One striking thing about the new mosque is that most if not all the clerics who run it are ethnic Tatars, whereas most of the people who come to pray are from the Russian North Caucasus or Central Asia. It’s a pattern which Maxim Shevchenko says is replicated across the country.
“The entire Muslim hierarchy in Russia belongs to the Tatars, “he says. “All official Muslim clerics are Tatar and all Friday sermons are given in Russian and Tatar languages.”
What this means is that for many worshippers prayers are conducted according to traditions which are alien to them, and sermons are delivered in a language which they don’t fully understand.
This is another factor, observers say, which could be leading young men away from official mosques and into radical groups.
Askat, a taxi-driver from Kyrgyzstan is a typical case.

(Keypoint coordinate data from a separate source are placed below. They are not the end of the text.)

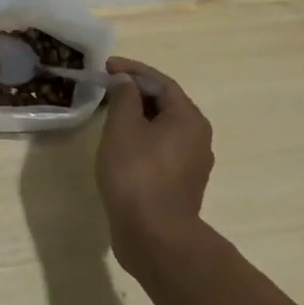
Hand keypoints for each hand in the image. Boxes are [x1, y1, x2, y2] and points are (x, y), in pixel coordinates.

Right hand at [95, 56, 213, 278]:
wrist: (154, 236)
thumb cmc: (137, 172)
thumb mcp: (123, 126)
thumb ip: (124, 96)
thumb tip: (126, 82)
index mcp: (188, 119)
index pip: (161, 82)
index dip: (132, 70)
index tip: (106, 67)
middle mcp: (197, 138)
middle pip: (165, 103)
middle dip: (135, 91)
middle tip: (106, 87)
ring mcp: (191, 164)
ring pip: (162, 128)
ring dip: (137, 115)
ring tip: (109, 113)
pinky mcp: (180, 185)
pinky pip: (160, 149)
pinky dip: (141, 138)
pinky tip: (120, 144)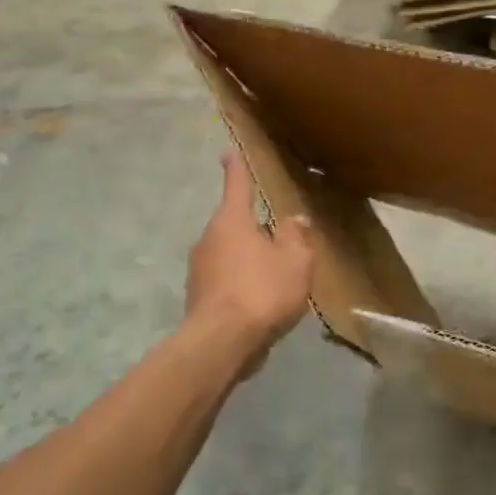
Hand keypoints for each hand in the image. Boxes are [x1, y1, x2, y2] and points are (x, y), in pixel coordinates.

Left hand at [186, 150, 315, 361]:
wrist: (223, 342)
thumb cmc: (263, 291)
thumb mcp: (296, 261)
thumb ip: (296, 237)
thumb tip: (294, 220)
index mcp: (232, 221)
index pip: (237, 186)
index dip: (236, 168)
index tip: (228, 152)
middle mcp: (209, 239)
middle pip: (235, 224)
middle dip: (255, 228)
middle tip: (280, 239)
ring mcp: (199, 269)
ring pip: (230, 254)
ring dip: (250, 259)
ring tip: (276, 277)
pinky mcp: (199, 298)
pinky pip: (226, 281)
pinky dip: (242, 284)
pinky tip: (262, 302)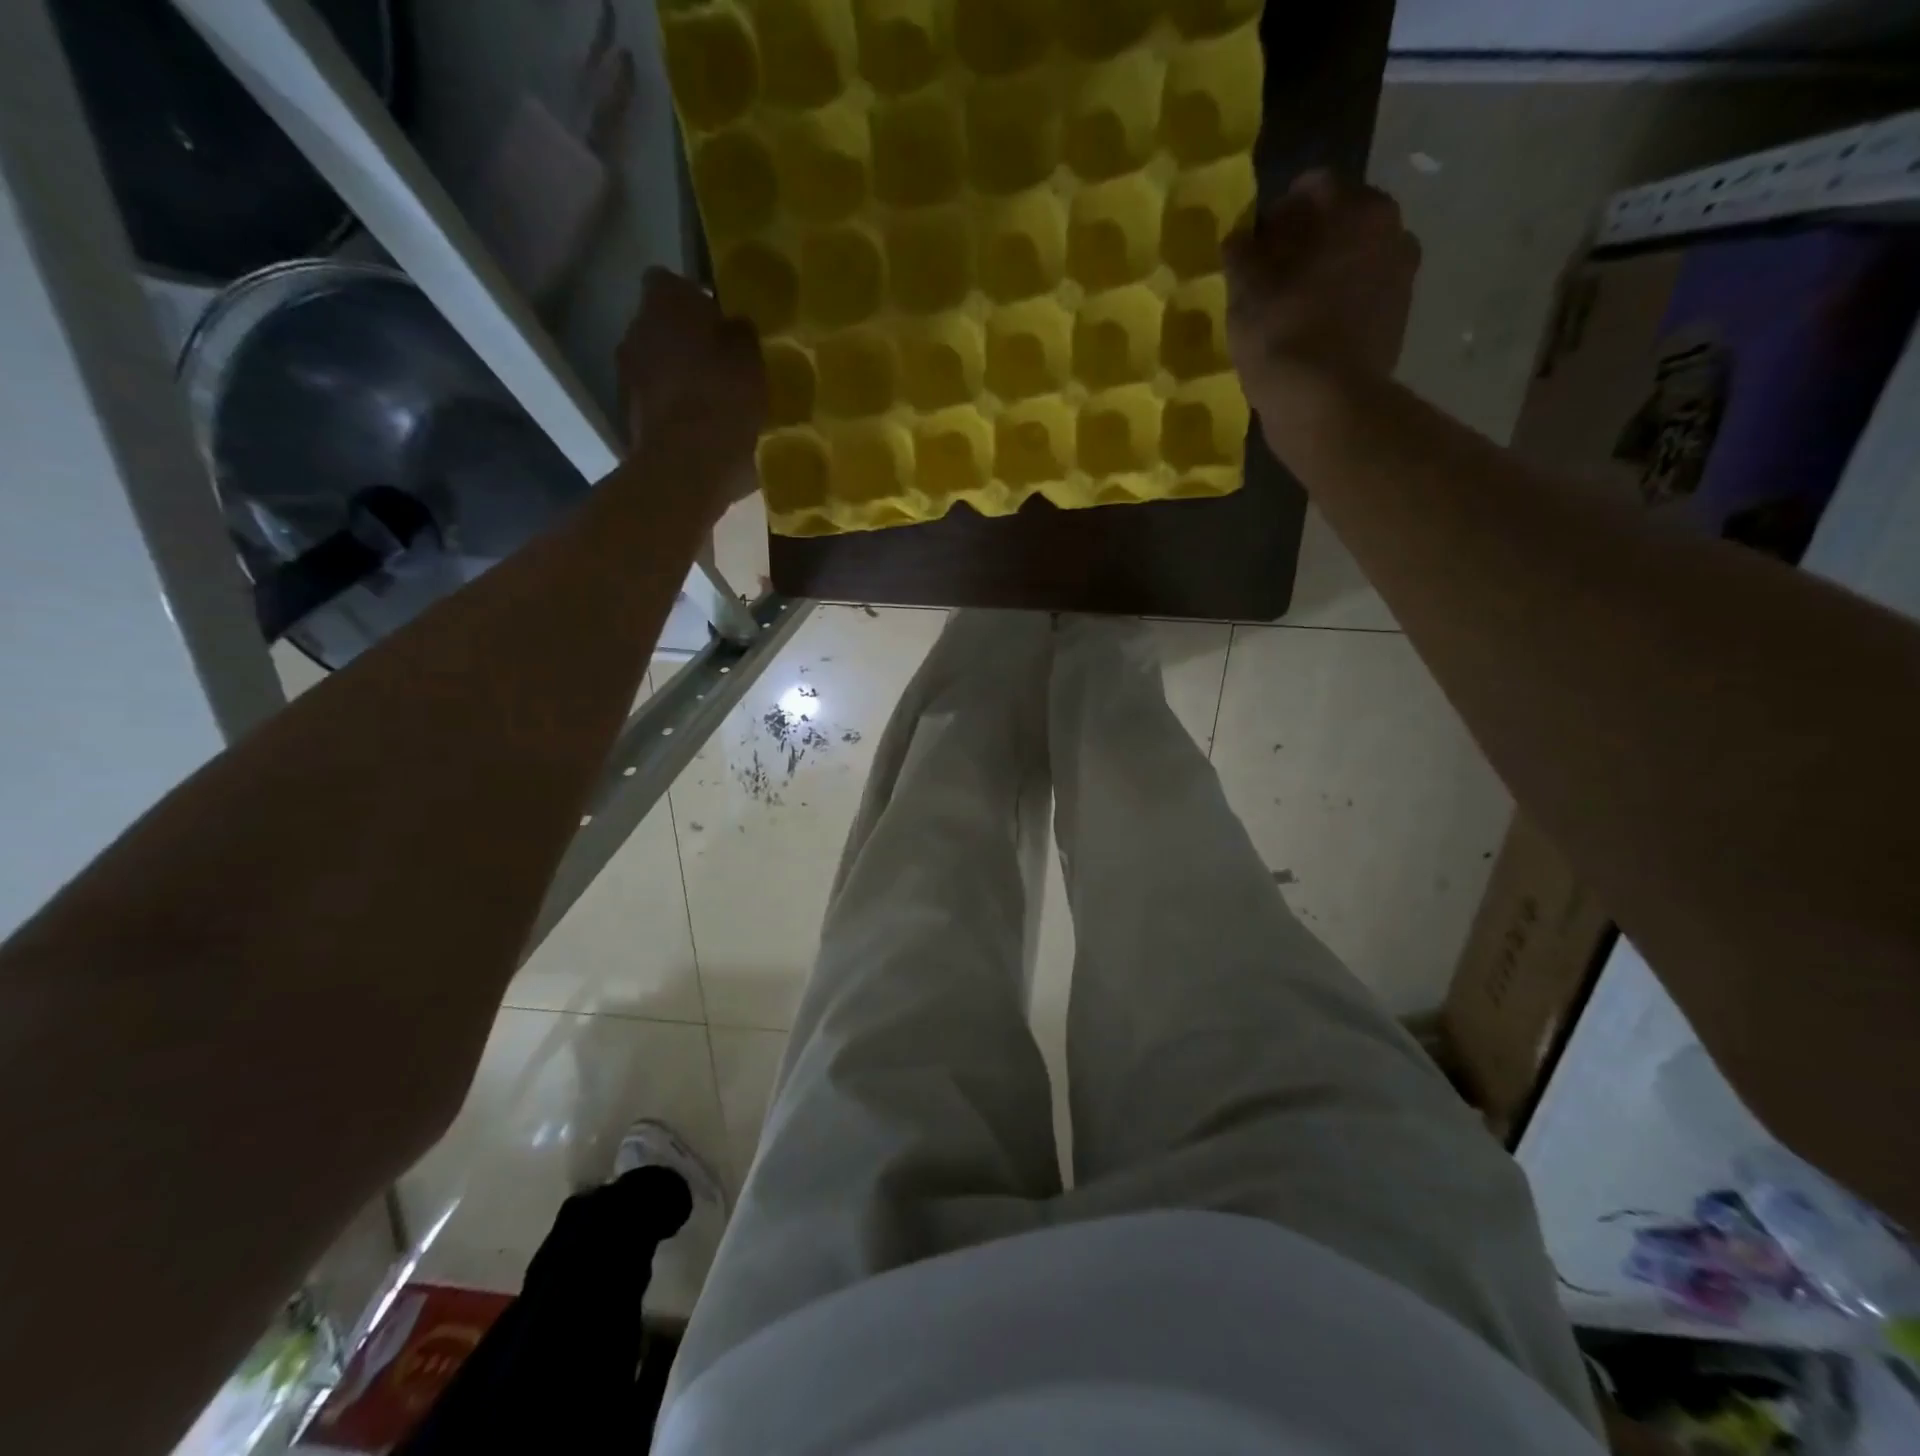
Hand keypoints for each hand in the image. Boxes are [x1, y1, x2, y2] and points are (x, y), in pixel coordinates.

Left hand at [617, 268, 767, 510]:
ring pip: (656, 364)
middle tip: (722, 366)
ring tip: (713, 403)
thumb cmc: (723, 402)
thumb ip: (741, 336)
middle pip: (661, 326)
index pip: (672, 282)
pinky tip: (700, 430)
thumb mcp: (752, 362)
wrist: (685, 468)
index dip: (696, 300)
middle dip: (687, 341)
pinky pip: (655, 402)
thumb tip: (735, 327)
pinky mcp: (628, 416)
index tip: (721, 323)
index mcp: (665, 303)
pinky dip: (673, 410)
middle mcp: (635, 329)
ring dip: (678, 378)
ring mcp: (626, 375)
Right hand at [1223, 171, 1420, 395]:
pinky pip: (1360, 299)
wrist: (1327, 406)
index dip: (1276, 211)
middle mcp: (1392, 231)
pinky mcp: (1396, 322)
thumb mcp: (1245, 292)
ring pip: (1351, 261)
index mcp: (1358, 209)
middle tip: (1267, 274)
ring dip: (1322, 274)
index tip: (1252, 243)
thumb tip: (1238, 238)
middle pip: (1339, 222)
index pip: (1313, 187)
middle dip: (1304, 241)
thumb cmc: (1283, 336)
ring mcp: (1400, 278)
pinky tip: (1308, 332)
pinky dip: (1337, 306)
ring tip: (1286, 307)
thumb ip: (1241, 255)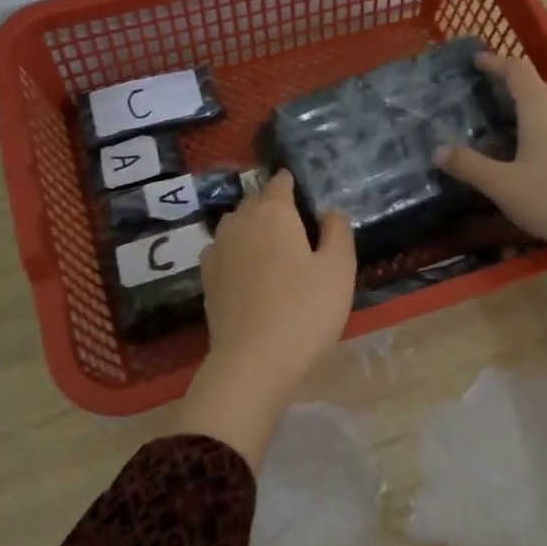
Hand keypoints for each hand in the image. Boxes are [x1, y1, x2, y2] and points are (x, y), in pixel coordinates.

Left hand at [172, 170, 355, 468]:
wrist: (252, 362)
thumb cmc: (305, 311)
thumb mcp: (339, 270)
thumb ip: (338, 232)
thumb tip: (329, 212)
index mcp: (274, 213)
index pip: (279, 183)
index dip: (290, 183)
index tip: (300, 189)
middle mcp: (240, 223)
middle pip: (254, 201)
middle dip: (271, 203)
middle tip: (293, 219)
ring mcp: (218, 251)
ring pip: (235, 224)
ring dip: (251, 225)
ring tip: (270, 242)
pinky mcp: (207, 280)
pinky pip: (222, 250)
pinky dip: (235, 250)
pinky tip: (246, 268)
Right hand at [438, 51, 546, 379]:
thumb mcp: (503, 186)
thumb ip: (469, 166)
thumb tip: (437, 151)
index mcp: (541, 109)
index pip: (517, 71)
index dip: (495, 62)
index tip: (476, 60)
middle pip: (534, 86)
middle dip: (507, 84)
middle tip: (480, 93)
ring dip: (524, 106)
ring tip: (499, 121)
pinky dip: (538, 125)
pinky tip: (527, 149)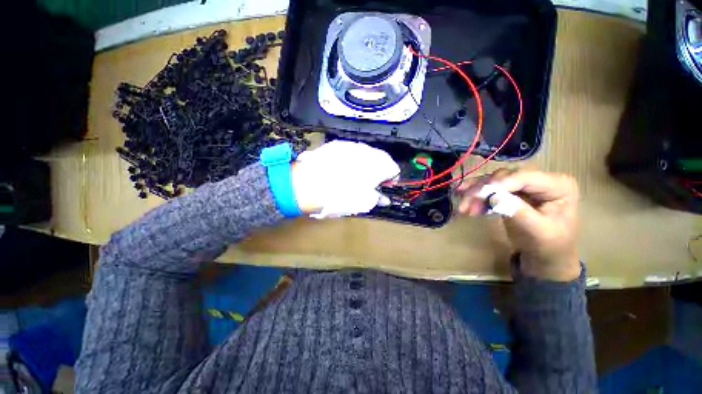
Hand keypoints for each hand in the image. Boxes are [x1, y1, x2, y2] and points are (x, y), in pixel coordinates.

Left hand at [291, 140, 399, 218]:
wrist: (309, 184)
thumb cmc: (342, 196)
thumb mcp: (364, 203)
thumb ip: (377, 198)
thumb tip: (384, 198)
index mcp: (380, 165)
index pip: (394, 169)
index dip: (390, 180)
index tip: (383, 187)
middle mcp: (368, 151)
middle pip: (380, 159)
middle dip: (378, 170)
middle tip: (369, 183)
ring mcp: (351, 145)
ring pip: (365, 154)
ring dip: (364, 164)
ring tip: (353, 176)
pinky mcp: (336, 144)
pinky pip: (349, 152)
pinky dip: (349, 160)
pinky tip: (340, 169)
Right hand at [457, 170, 580, 281]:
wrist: (546, 256)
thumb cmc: (549, 246)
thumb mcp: (538, 231)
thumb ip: (518, 212)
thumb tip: (493, 197)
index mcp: (558, 185)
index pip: (525, 177)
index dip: (500, 184)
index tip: (477, 194)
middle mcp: (541, 179)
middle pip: (504, 177)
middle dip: (482, 190)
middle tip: (465, 205)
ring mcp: (524, 185)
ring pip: (493, 182)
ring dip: (475, 194)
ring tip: (463, 208)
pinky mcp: (511, 192)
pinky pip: (489, 189)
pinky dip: (476, 196)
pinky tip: (465, 203)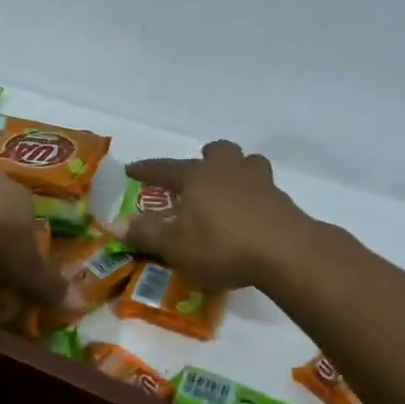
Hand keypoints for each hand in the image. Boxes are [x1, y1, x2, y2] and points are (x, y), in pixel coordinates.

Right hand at [120, 141, 311, 290]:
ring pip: (248, 163)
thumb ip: (146, 233)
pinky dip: (254, 197)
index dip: (147, 170)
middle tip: (197, 174)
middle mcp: (228, 170)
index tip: (132, 170)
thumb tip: (117, 224)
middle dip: (205, 158)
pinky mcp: (282, 201)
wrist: (286, 252)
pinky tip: (250, 216)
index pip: (164, 168)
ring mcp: (260, 182)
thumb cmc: (222, 245)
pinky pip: (264, 190)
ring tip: (229, 190)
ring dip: (236, 171)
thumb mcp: (175, 245)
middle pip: (218, 151)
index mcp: (197, 176)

“I have lived here for so long, he says, but I don’t have a good command of Russian.”
Askat, tells us he wishes he could go to a mosque his own neighbourhood, and jokes that it would save him gallons of petrol monthly.
But under his cheerful exterior a worrying sense of exclusion emerges. He shows us the job adverts in the local newspapers. Each one openly says they are looking for a “Slav”.
“How can I get a better job here?” asks Askat. “People here don’t tolerate us.”
It’s clear there’s a still a long way to go before Moscow’s Muslims really feel part of the mainstream.